Chain-of-Thought

Reasoning has long been regarded as a cornerstone of intelligence, traditionally dominated by symbolic approaches (Russell & Norvig, 2016). The recent launch of o1 series by OpenAI marked the productionalization of large language model (LLM)-based reasoning systems. At the core of these systems lies a key yet simple technique known as chain of thought (CoT). This blog explores the concept of chain-of-thought reasoning, tracing its origins, examining its variants, and uncovering its limitations. Our discussion summarizes the insights shared by Denny Zhou in his Berkeley lecture.

Ideas

The term CoT is introduced by Jason Wei et al. (2022). It simply means a series of intermediate reasoning steps that lead to the final answer for a problem. Similar concepts have been explored under different terms, such as rationale (Ling et al. 2017), natural language solutions (Cobbe et al. 2021), or scratchpad (Nye et al. 2021).

A simple example of chain-of-thought reasoning is as follows:

Problem:
John has 5 apples. He buys 3 more apples from the store and then gives 2 apples to his friend. How many apples does John have left?

Without Chain-of-Thought:
Output: "John has 6 apples."
(Note: Correct, but reasoning is not provided.)

With Chain-of-Thought:
1. John starts with 5 apples.
2. He buys 3 more apples. Adding them together: 5 + 3 = 8.
3. He gives 2 apples to his friend. Subtracting that: 8 - 2 = 6.
4. Final Answer: "John has 6 apples left."

The use of intermediate steps to solve problems was pioneered by Ling et al. (2017) at DeepMind. Their work involved training a sequence-to-sequence model from scratch using a novel algebraic word problem dataset that included explicitly collected intermediate steps. Cobbe et al. (2021)1 at OpenAI followed the idea by creating a much larger math word problem dataset with intermediate steps, which they used to finetune the GPT-3 model 2.
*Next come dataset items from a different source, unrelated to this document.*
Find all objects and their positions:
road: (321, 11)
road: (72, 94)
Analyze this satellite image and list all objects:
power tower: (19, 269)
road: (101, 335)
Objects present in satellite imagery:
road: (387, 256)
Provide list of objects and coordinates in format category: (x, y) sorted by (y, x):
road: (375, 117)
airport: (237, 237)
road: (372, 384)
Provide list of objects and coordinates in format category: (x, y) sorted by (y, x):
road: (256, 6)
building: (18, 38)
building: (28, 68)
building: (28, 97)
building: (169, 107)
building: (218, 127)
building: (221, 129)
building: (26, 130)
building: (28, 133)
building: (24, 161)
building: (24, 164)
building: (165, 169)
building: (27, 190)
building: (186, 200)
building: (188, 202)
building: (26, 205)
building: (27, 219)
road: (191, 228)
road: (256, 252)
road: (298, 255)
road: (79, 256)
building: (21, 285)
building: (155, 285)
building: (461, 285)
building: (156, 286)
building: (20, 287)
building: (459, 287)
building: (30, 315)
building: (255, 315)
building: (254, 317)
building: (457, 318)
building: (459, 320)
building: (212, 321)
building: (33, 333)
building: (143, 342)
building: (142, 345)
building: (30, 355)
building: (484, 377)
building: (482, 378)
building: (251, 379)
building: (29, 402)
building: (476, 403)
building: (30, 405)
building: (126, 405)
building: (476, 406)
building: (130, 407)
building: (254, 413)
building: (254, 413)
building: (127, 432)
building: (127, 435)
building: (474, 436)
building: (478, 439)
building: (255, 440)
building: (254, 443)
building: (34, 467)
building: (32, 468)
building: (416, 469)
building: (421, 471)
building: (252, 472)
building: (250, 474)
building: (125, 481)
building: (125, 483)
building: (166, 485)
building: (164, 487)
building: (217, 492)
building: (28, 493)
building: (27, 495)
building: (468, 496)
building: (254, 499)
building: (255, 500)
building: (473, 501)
By combining the strengths of the use of intermediate steps and the in-context few shot learning via prompting technique introduced by Brown et al (2020) in GPT-3, Wei et al. (2022) discovered that few-shot CoT prompting significantly improves the reasoning capabilities of larger language models 3. By providing a few examples of problems along with their step-by-step reasoning in the input prompt, they demonstrated that larger models could emulate this reasoning structure and apply it to new problems. This method proved particularly effective in tasks requiring arithmetic, logical inference, and symbolic reasoning, achieving notable performance improvements over traditional prompting approaches.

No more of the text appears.